Standardized assessments have been developed to assess dogs’ behaviors around other dogs, but there currently is no validated way to predict how a dog in an animal shelter will behave around cats, unless the dog’s previous history is known. This study explored dogs’ responses to visual, auditory, and olfactory cat-related and control stimuli, and tested whether dogs known to interact safely with cats and other small animals responded differently to the stimuli than dogs known to have injured or killed such animals. We video recorded 69 dogs’ responses to the stimuli, and raters who were blind to the dogs’ behavioral histories coded the dogs’ reactions. Dogs differed in the amount of time they spent orienting to the cat and control visual stimuli and sounds. They spent significantly more time orienting to the cat sound than to the visual cat stimulus, to the visual cat stimulus than to the visual control stimulus, and to the control sound than to the visual control stimulus (for all, p<0.01). Dogs that were presented with the visual stimuli in conjunction with the cat odor (i.e., cat urine) sniffed the visual control stimulus more than cats in the non-olfactory condition (p=0.04), but they did not sniff the visual cat stimulus more.
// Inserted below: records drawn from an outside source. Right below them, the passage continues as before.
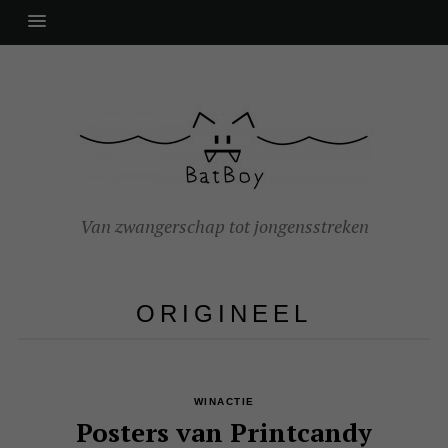
Van zwangerschap tot jongensstreken
ORIGINEEL
WINACTIE
Posters van Printcandy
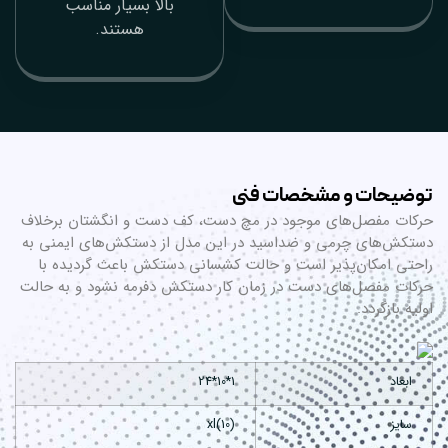
بالا بسیار مناسب
هستند.
شخصات فنی
 موجود در مچ دست، کف دست و انگشتان برخلاف
 و ضداسید در این مدل از دستکش‌های ایمنی به
ر است و حالت کشسانی دستکش باعث گردیده با
 دست در زمان کار دستکش دفرمه نشود و به حالت
1*10*24
(10)xl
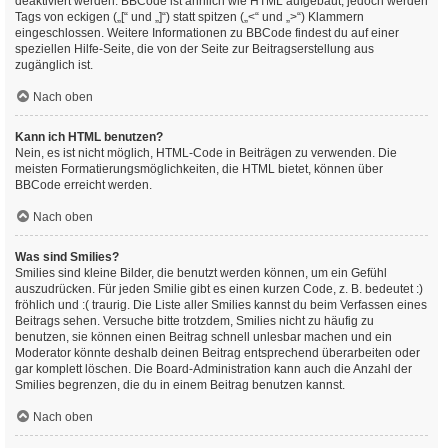
deaktiviert werden. BBCode ist ähnlich wie HTML aufgebaut, jedoch werden
Tags von eckigen („[“ und „]“) statt spitzen („<“ und „>“) Klammern
eingeschlossen. Weitere Informationen zu BBCode findest du auf einer
speziellen Hilfe-Seite, die von der Seite zur Beitragserstellung aus
zugänglich ist.
Nach oben
Kann ich HTML benutzen?
Nein, es ist nicht möglich, HTML-Code in Beiträgen zu verwenden. Die
meisten Formatierungsmöglichkeiten, die HTML bietet, können über
BBCode erreicht werden.
Nach oben
Was sind Smilies?
Smilies sind kleine Bilder, die benutzt werden können, um ein Gefühl
auszudrücken. Für jeden Smilie gibt es einen kurzen Code, z. B. bedeutet :)
fröhlich und :( traurig. Die Liste aller Smilies kannst du beim Verfassen eines
Beitrags sehen. Versuche bitte trotzdem, Smilies nicht zu häufig zu
benutzen, sie können einen Beitrag schnell unlesbar machen und ein
Moderator könnte deshalb deinen Beitrag entsprechend überarbeiten oder
gar komplett löschen. Die Board-Administration kann auch die Anzahl der
Smilies begrenzen, die du in einem Beitrag benutzen kannst.
Nach oben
Dogs that had killed or injured a cat or other small animal spent more time orienting to the cat sound than dogs that did not have this history (p=0.01). The results indicate that dogs are more responsive to auditory than visual or olfactory cat-related stimuli, and that it may be possible to use cat sounds to predict which shelter dogs are likely to fare well in homes with cats or other small animals.